Craig Slavin, president of Franchise Architect, a consultant that helps create and develop franchise chains, thinks there is wisdom in Brooklyn Water Bagel focusing on a specific regional taste. “When someone eats their product and says, ‘I’m home,’ that is a great anchor to the customer’s passion of what they grew up with,” he says.“The fact is water does make a difference.” But Slavin interjects, “However, so does altitude and we learned that in repeating pizza concepts that were originally from Chicago. We recreated the water but altitude makes an impact on the dough, as well.”

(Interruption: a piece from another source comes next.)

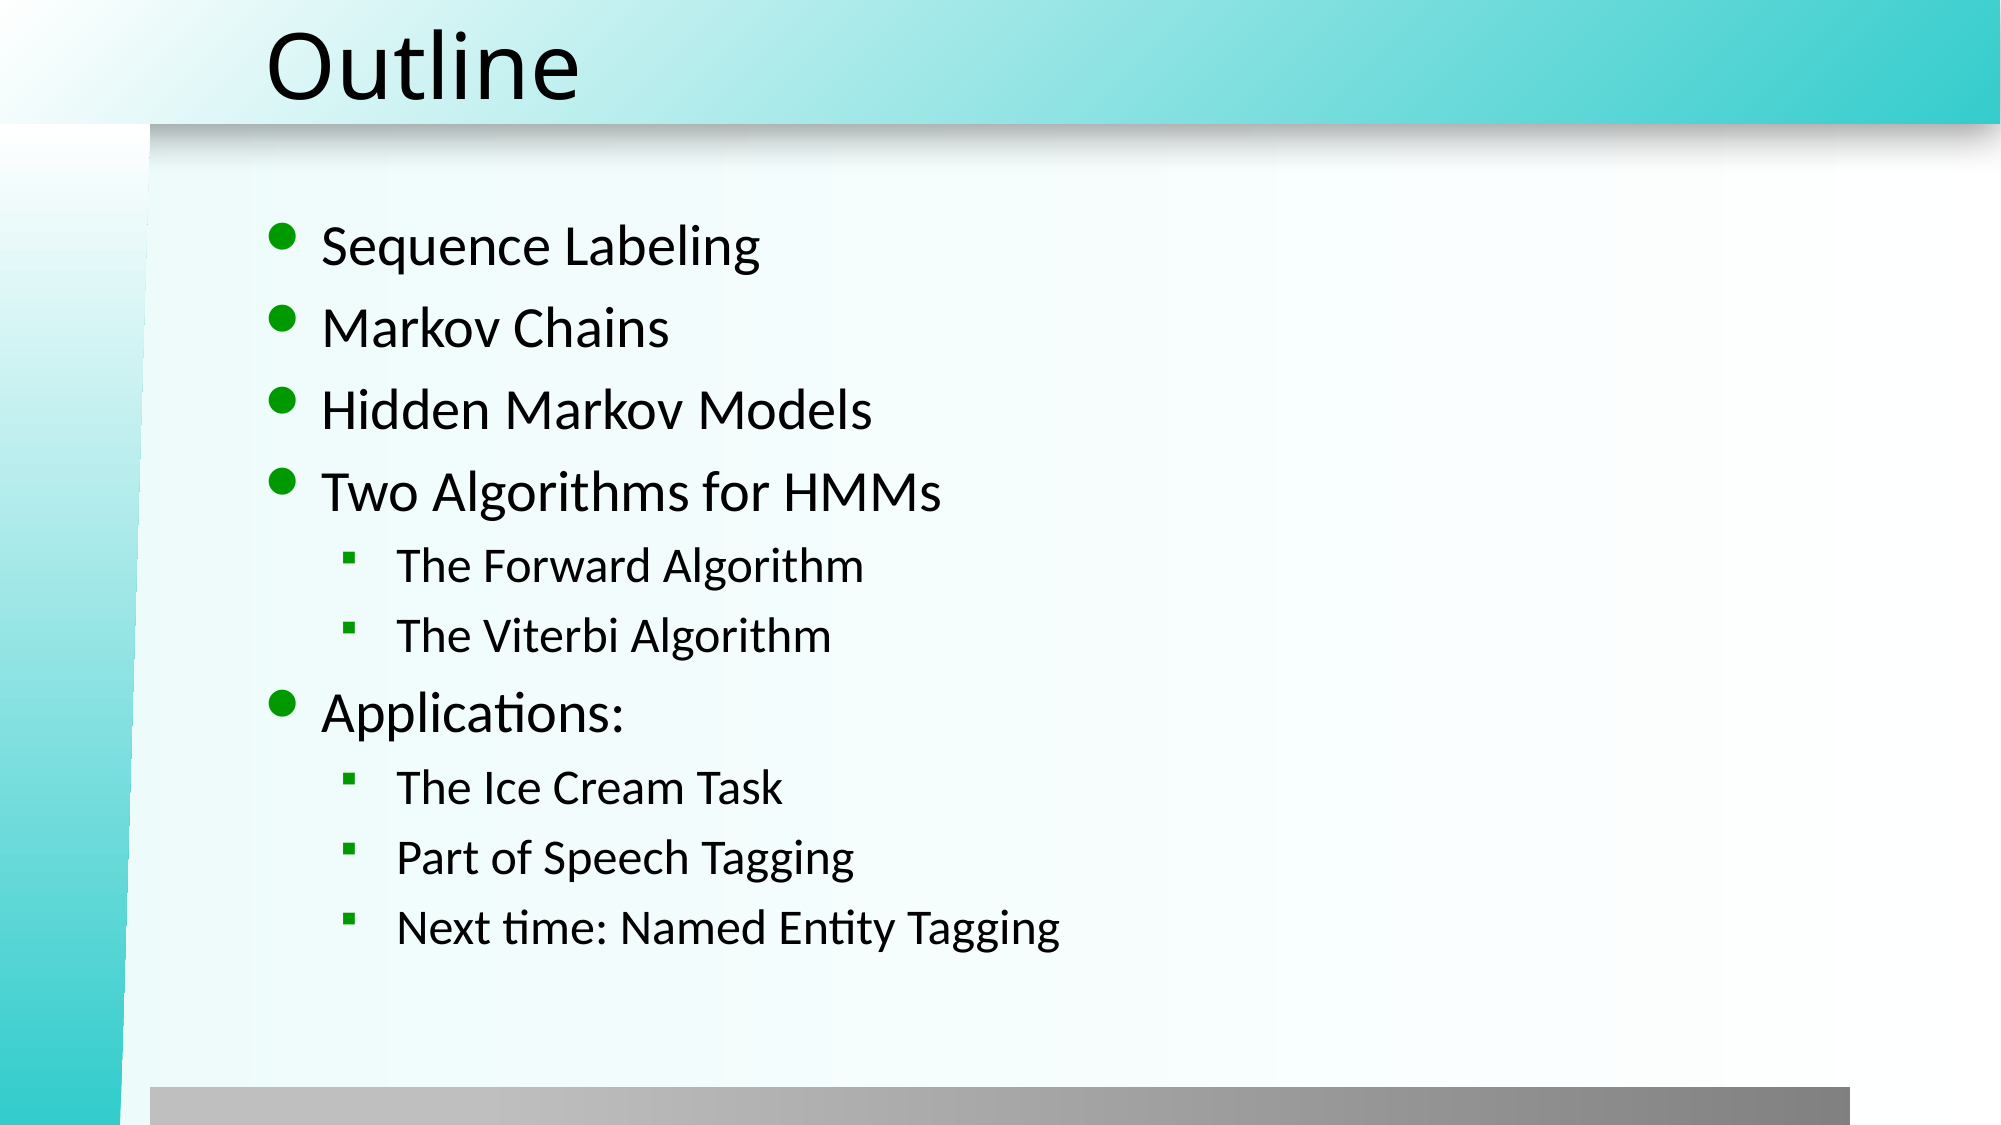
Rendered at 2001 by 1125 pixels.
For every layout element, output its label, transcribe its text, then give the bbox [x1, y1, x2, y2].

list Sequence Labeling Markov Chains Hidden Markov Models Two Algorithms for HMMs The Forward Algorithm The Viterbi Algorithm Applications: The Ice Cream Task Part of Speech Tagging Next time: Named Entity Tagging [249, 199, 1526, 1073]
title Outline [249, 0, 1528, 126]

Founded last year with a single prototype in Delray Beach, Florida, Brooklyn Bagel lists on its website that it has sold five locations that are pending opening – four in South Florida and the newest in Southern California.

Slavin thinks a passion for a a specific taste of bagel is not enough to create a successful franchise chain. The franchise chain architect declares, “If the franchisor can validate the sales and the business model, not just customer passion for the product, they will have a winner. Passion alone is not enough to create a sustainable [franchise] model unless you have a marketplace proliferated with people from New York, who grew up with the product.”

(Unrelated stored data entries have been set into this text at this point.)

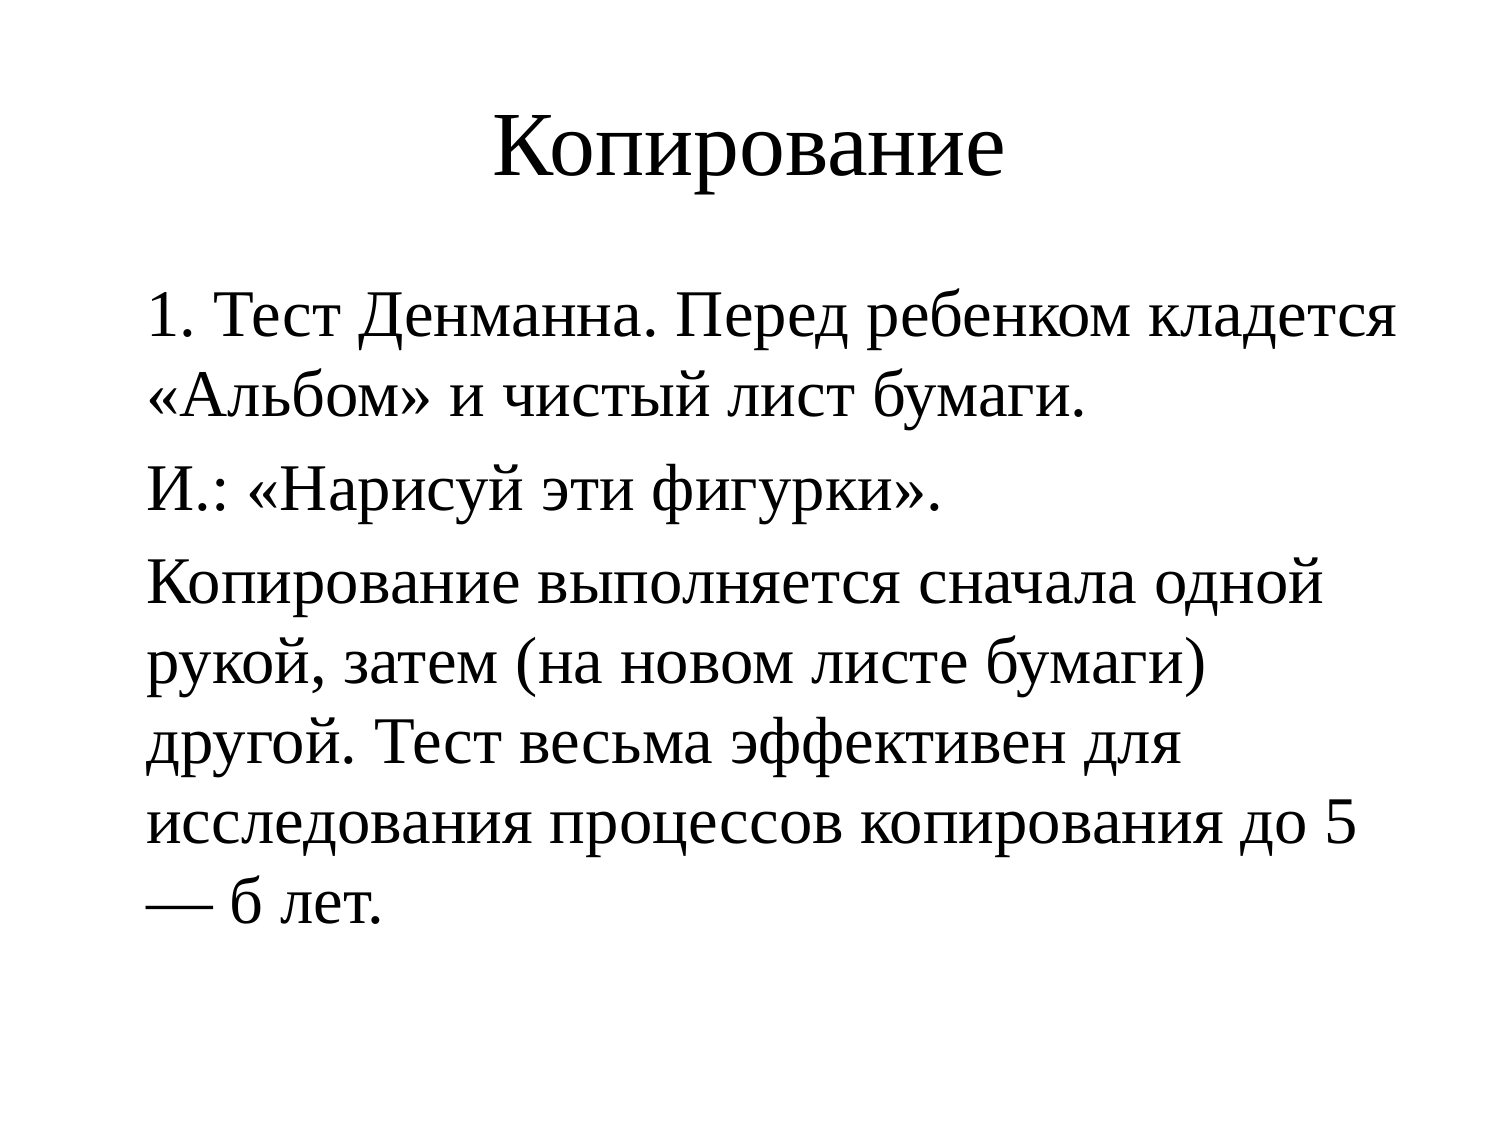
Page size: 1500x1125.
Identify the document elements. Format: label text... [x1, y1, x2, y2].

title Копирование [75, 45, 1425, 233]
list 1. Тест Денманна. Перед ребенком кладется «Альбом» и чистый лист бумаги. И.: «Нарисуй эти фигурки». Копирование выполняется сначала одной рукой, затем (на новом листе бумаги) другой. Тест весьма эффективен для исследования процессов копирования до 5 — б лет. [75, 262, 1425, 1005]
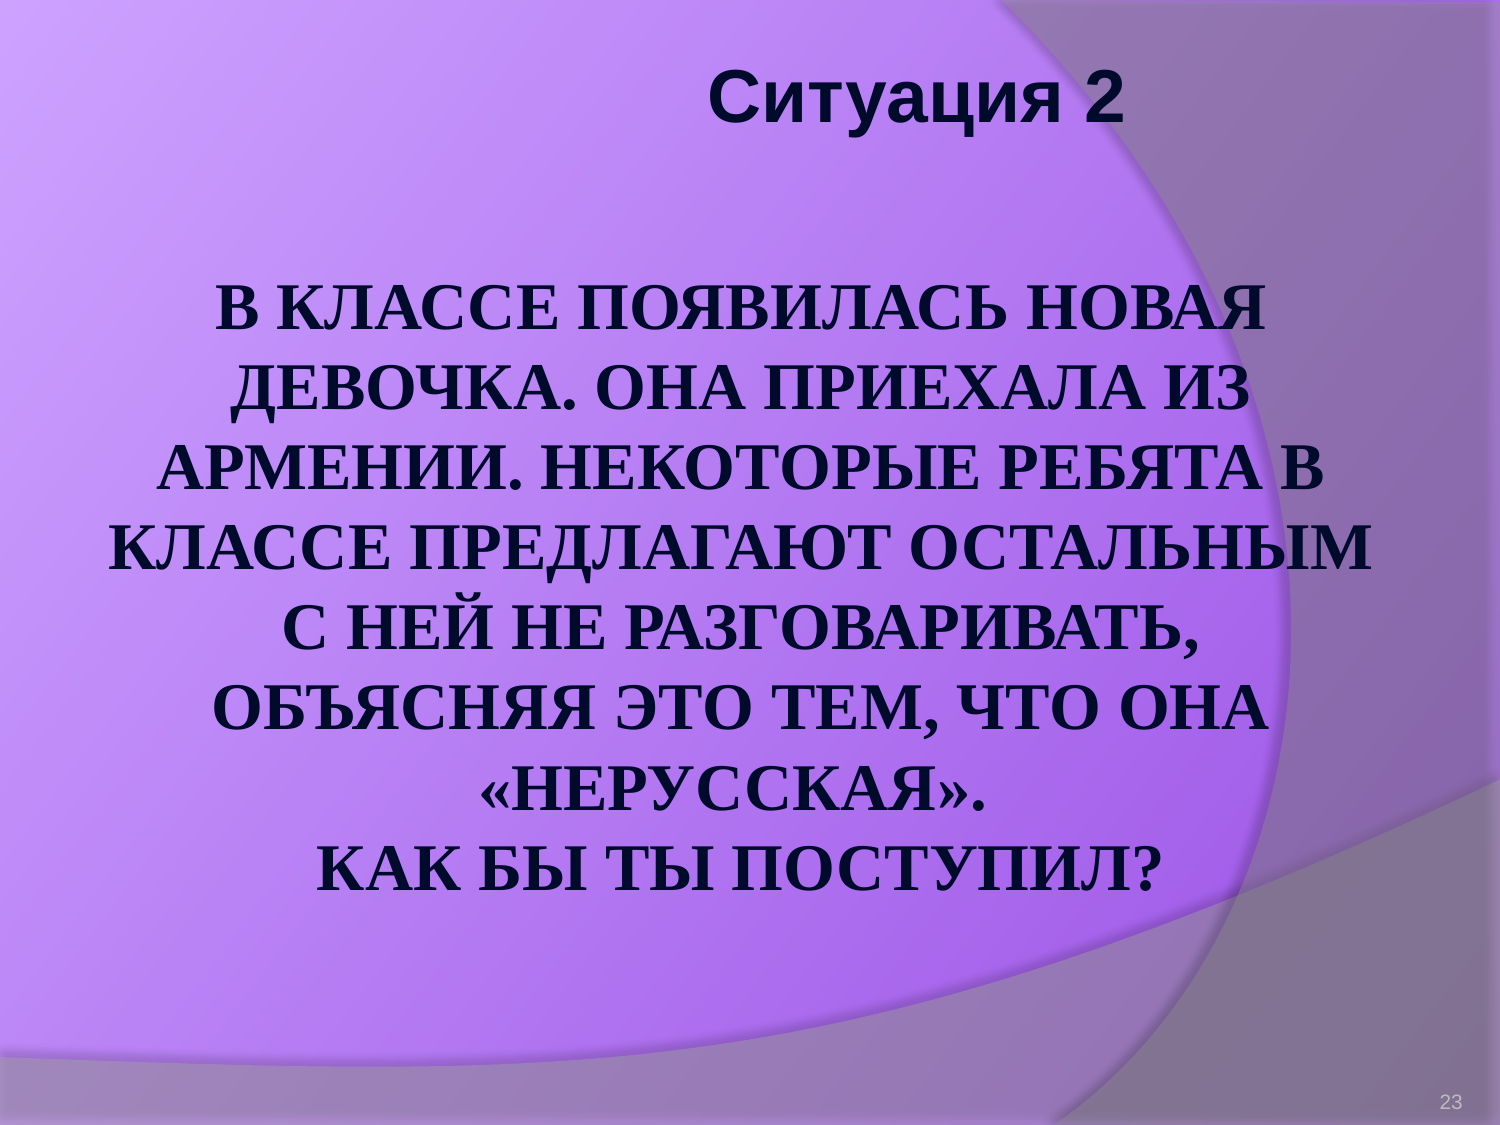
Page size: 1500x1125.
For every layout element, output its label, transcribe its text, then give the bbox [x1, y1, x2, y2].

Larry King, with Steven Fassberg and Scott Harris
Brooklyn CEO Fassberg, TV host Larry King and COO Harris, photo/bwbc

Steven M. Fassberg, CEO and president of The Original Brooklyn Water Bagel Company, believes that Southern California’s marketplace does indeed proliferate with consumers who appreciate Brooklyn food. “Southern California has one of the highest concentrations of Brooklyn natives and is a supreme location for this concept,” declares the CEO. “We anticipate considerable traffic from those familiar with the Brooklyn water bagel, as well as those taking a bite for the first time.”

King will launch the 3,700 square-foot bagel shop, open seven days a week from 6:30 a.m. until 9 p.m, in November. The inside will seat 70, while the outside has seating for 24 more. The large, Beverly Hills bagel shop will have a reminder of whose Brooklyn Bagel shop this is. A booth for eight people with an iconic microphone will be built and reserved just for King to use with his friends and guests.

The Brooklyn bagel concept shows how flexible the brand can be. One of its very first franchises, King’s Beverly Hills bagel shop will expand outside of traditional Brooklyn cuisine to offer California-style ingredients such as asparagus and avocado, creations of celebrated Chef Allan Susser, who recently joined the company’s Advisory Board.  Additional menu items include: pizza melts, Scooper melts and freshly cut ‘Potatonater’ fries.

The chain has no lack of franchise know-how advising it. Larry Feldman, an area developer of 1,100 Subway stores from Washington D.C. and beyond, is known in the industry as an aggressive seller of franchises. Now living in Boca Raton, just south of Delray Beach, Feldman sits on Brooklyn’s advisory board.

And now it has a well known celebrity pitching the concept and lifting its visibility above other new startups.

All of this may be good and well, but Slavin interjects that the road ahead is steep. “Unless there is a sustainable base of familiar customers, it is tough to win over new consumers,” he says.